Nonetheless, Biden did propose a useful idea, even though it came in the form of what often is a typical political dodge. He proposed a bipartisan commission of “constitutional scholars” to suggest ways to reform the courts, and presumably, the way judicial nominations are “being handled.”

Never mind that Biden is one of the four or five people most guilty of poisoning the nomination process. The reality remains that it is poisoned, and the courts, in turn, have been at least partially poisoned, and that draining poison is a good idea.

Even though appointing commissions can be a convenient way for politicians to evade direct responsibility, sometimes commissions can be useful.
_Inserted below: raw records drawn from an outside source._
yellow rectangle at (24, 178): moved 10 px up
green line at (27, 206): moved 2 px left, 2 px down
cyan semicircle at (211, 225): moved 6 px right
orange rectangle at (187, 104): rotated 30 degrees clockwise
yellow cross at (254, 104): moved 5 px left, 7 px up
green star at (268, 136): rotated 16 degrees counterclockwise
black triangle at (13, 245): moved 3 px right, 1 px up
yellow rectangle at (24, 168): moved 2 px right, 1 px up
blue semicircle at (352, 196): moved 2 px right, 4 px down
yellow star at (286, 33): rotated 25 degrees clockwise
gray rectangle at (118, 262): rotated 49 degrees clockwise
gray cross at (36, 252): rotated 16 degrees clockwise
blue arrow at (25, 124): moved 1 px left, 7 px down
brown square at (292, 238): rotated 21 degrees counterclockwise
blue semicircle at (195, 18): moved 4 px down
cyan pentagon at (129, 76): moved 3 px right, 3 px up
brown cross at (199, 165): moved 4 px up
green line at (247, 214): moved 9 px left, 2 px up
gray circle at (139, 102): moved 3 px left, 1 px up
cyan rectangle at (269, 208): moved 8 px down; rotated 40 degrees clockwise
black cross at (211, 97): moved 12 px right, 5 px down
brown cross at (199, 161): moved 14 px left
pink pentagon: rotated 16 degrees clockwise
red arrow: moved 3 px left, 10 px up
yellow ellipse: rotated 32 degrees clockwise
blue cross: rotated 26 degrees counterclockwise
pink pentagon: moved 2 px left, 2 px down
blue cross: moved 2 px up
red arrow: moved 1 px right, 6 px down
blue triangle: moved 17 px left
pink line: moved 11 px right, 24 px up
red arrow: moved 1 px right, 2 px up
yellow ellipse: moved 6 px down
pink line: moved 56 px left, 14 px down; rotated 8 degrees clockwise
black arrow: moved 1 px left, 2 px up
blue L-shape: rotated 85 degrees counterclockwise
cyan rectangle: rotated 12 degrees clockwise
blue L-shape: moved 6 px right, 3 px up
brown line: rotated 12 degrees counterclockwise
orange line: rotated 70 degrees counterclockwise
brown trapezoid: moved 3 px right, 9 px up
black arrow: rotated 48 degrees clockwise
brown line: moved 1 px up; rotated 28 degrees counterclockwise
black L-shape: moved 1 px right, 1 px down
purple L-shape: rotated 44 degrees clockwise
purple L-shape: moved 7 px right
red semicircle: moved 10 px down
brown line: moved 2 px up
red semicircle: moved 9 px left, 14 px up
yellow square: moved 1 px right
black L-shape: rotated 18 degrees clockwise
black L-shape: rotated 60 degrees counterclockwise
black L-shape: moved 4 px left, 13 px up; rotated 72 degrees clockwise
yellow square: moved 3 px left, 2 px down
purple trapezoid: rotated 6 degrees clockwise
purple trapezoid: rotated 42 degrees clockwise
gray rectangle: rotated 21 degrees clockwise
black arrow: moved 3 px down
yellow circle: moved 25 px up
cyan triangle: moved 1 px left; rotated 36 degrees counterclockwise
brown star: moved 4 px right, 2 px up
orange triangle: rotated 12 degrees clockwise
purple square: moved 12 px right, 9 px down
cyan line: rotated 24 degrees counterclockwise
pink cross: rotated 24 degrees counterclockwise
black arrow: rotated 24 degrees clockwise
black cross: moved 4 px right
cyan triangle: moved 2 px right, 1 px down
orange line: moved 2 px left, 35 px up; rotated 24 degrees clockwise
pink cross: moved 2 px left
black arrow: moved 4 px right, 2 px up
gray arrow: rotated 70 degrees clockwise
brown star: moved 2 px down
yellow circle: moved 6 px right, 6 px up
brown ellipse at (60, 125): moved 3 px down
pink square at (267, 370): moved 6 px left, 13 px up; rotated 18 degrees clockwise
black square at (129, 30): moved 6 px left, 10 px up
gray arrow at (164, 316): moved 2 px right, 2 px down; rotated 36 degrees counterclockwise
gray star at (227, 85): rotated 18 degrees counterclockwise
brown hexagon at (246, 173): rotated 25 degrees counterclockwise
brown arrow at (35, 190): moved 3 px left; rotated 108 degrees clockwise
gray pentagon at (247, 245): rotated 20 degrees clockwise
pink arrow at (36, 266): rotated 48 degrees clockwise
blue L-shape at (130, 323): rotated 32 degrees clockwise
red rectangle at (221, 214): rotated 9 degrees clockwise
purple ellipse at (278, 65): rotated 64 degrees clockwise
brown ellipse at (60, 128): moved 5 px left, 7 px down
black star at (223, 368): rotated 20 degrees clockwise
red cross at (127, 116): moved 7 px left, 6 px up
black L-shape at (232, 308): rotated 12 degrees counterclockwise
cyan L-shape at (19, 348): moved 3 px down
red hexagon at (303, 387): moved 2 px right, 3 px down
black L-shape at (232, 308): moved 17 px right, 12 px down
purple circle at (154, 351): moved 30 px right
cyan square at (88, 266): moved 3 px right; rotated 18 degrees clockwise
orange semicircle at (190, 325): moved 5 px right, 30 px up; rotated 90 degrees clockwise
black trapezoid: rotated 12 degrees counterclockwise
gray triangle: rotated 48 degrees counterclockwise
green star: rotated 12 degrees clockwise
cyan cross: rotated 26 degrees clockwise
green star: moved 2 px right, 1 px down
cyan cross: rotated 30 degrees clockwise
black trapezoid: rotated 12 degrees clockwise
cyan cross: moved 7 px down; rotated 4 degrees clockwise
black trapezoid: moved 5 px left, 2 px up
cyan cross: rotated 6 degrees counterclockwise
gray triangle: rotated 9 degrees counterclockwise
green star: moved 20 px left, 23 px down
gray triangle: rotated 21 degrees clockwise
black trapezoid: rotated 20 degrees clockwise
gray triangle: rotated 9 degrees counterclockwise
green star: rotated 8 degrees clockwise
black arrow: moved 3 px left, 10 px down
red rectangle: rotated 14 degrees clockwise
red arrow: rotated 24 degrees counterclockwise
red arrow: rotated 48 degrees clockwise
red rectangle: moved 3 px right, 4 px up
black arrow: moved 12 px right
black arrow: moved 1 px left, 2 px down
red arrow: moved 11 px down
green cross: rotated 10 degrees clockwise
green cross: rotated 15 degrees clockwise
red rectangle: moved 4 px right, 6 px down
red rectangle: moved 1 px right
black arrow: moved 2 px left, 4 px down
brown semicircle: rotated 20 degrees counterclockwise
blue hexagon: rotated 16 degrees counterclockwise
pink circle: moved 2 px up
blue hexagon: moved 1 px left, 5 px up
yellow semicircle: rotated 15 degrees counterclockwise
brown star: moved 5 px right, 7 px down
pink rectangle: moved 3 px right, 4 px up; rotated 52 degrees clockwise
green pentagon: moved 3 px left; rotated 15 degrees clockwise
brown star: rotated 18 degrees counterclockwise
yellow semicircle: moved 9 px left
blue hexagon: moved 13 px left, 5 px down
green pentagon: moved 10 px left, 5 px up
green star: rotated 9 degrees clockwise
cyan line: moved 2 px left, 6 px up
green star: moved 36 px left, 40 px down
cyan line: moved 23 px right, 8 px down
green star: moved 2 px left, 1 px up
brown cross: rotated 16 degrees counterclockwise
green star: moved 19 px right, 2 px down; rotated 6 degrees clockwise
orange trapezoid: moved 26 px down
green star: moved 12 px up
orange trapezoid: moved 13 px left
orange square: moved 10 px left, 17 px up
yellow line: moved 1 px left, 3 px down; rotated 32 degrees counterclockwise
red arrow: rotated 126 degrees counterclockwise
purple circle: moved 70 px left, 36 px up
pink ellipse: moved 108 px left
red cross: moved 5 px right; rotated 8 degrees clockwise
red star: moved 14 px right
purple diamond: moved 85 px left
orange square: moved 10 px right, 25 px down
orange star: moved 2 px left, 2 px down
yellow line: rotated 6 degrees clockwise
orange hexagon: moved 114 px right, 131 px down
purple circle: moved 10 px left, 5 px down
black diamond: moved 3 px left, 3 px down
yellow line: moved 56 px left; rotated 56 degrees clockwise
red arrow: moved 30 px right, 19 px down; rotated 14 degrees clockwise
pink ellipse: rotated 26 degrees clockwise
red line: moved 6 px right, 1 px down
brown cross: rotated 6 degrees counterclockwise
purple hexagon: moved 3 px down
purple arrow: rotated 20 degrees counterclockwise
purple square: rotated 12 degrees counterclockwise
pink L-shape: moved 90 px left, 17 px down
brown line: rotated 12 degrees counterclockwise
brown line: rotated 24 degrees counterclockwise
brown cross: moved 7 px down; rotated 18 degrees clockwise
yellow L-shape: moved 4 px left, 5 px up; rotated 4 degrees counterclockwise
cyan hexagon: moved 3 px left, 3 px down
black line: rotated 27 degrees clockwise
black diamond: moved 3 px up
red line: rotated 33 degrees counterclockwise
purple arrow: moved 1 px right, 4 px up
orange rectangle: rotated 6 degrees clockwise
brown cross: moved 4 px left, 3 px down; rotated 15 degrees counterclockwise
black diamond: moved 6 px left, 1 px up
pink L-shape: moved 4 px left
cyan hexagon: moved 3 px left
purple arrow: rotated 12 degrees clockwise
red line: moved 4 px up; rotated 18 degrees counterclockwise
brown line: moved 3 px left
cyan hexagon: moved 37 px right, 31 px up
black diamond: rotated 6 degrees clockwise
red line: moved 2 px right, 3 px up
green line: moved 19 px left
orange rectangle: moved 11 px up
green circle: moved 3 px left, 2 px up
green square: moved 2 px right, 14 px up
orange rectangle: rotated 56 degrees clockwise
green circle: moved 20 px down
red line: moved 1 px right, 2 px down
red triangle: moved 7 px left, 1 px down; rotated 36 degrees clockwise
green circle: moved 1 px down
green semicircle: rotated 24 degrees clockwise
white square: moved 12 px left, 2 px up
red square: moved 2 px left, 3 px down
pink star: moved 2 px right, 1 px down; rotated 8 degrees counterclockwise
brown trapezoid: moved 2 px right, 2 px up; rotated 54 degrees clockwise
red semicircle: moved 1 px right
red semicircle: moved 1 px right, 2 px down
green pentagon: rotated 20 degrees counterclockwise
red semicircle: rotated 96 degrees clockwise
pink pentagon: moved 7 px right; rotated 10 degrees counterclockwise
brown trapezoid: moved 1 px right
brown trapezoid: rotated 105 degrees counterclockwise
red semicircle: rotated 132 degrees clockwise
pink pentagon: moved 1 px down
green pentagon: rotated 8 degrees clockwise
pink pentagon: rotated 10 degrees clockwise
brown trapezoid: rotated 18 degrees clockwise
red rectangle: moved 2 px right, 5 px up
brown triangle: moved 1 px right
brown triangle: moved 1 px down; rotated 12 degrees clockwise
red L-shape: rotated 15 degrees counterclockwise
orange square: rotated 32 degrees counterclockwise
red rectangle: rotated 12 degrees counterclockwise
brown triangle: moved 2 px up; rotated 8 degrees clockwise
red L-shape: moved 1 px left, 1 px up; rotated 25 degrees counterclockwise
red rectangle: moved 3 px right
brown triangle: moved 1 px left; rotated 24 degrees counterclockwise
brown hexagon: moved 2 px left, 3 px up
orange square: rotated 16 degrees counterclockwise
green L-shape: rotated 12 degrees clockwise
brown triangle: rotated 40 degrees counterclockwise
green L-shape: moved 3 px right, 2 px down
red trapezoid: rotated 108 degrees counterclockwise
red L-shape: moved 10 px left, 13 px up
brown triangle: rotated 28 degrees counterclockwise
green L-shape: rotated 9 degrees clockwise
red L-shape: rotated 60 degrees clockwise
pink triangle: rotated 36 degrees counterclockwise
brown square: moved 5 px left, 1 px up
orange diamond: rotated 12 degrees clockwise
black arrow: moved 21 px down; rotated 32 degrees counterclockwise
The military base-closing commission in the 1990s proved quite successful and constructive. President Clinton’s bipartisan commission on Medicare in the mid-late 1990s produced a superb draft of a plan, only to have Clinton appointees kill it as part of political maneuverings stemming from the Lewinsky scandal.

In the federal courts, the political stakes have been hiked well beyond all the Founders’ intentions. Nominees regularly have their character smeared without a shred of evidence of actual bad character, senators reviewing nominations act as Star Chamber prosecutors rather than honest brokers, and, once finally confirmed, judges use their lifetime-appointment status to manipulate their own retirement dates for best political effect.

The sorts of reforms about which Biden is talking — ones that could be used either in addition to, or preferably instead of, the awful idea of court-packing — have been bubbling up for the past few weeks. They include judicial term limits, a random-selection lottery system for the Supreme Court, an appointment method designed to balance the high court’s partisan makeup, and something called “jurisdiction stripping,” which long has been more favored by some conservatives than by liberals, but which liberals suddenly are embracing.

Some of those ideas have at least some merit (I myself am partial to careful jurisdiction stripping). There is nothing wrong with substantive, creative thinking, especially by a truly bipartisan commission, to attempt to cure a growing political cancer. If Biden would have the guts again to rule out the obviously partisan scheme of court-packing, then his broader idea of a reform commission should be welcomed by all sides.

The essential word, though, is “if.” Court-packing is a rank and nasty political threat that should have no place in the discussion. A candidate who won’t rule it out should never be elected president.